### Exercise details
Write out, word for word, the part of the listing below that opens with the line containing "right knee: (294, 173)" and closes with the line containing "left wrist: (131, 164)", keeping both of those lines and adding no others.

### Record excerpts
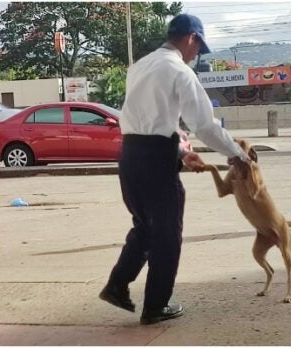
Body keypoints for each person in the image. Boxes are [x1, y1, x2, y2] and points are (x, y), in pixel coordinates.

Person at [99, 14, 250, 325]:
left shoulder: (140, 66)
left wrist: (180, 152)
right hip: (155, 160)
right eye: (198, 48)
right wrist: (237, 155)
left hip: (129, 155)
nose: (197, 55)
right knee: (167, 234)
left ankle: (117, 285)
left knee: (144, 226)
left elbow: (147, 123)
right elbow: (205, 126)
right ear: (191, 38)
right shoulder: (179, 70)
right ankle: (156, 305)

--

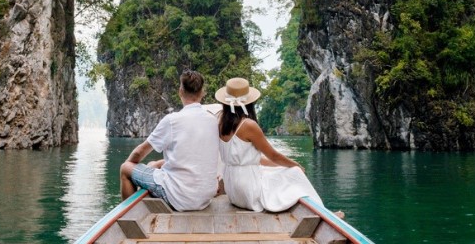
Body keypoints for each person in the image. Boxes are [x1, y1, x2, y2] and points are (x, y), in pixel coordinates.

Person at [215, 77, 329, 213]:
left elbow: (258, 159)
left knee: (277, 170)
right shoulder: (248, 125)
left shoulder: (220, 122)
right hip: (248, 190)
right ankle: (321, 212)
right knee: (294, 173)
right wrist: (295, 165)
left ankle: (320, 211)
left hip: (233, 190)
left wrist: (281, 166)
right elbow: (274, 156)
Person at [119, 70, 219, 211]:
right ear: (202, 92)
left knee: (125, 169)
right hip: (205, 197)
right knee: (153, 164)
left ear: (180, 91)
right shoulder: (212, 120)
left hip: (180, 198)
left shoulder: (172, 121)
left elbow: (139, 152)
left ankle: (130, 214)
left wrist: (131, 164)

### The completed task
right knee: (294, 173)
right wrist: (295, 165)
left ankle: (320, 211)
left hip: (233, 190)
left wrist: (281, 166)
right elbow: (274, 156)
Person at [119, 70, 219, 211]:
right ear: (202, 92)
left knee: (125, 169)
right hip: (205, 197)
right knee: (153, 164)
left ear: (180, 91)
right shoulder: (212, 120)
left hip: (180, 198)
left shoulder: (172, 121)
left elbow: (139, 152)
left ankle: (130, 214)
left wrist: (131, 164)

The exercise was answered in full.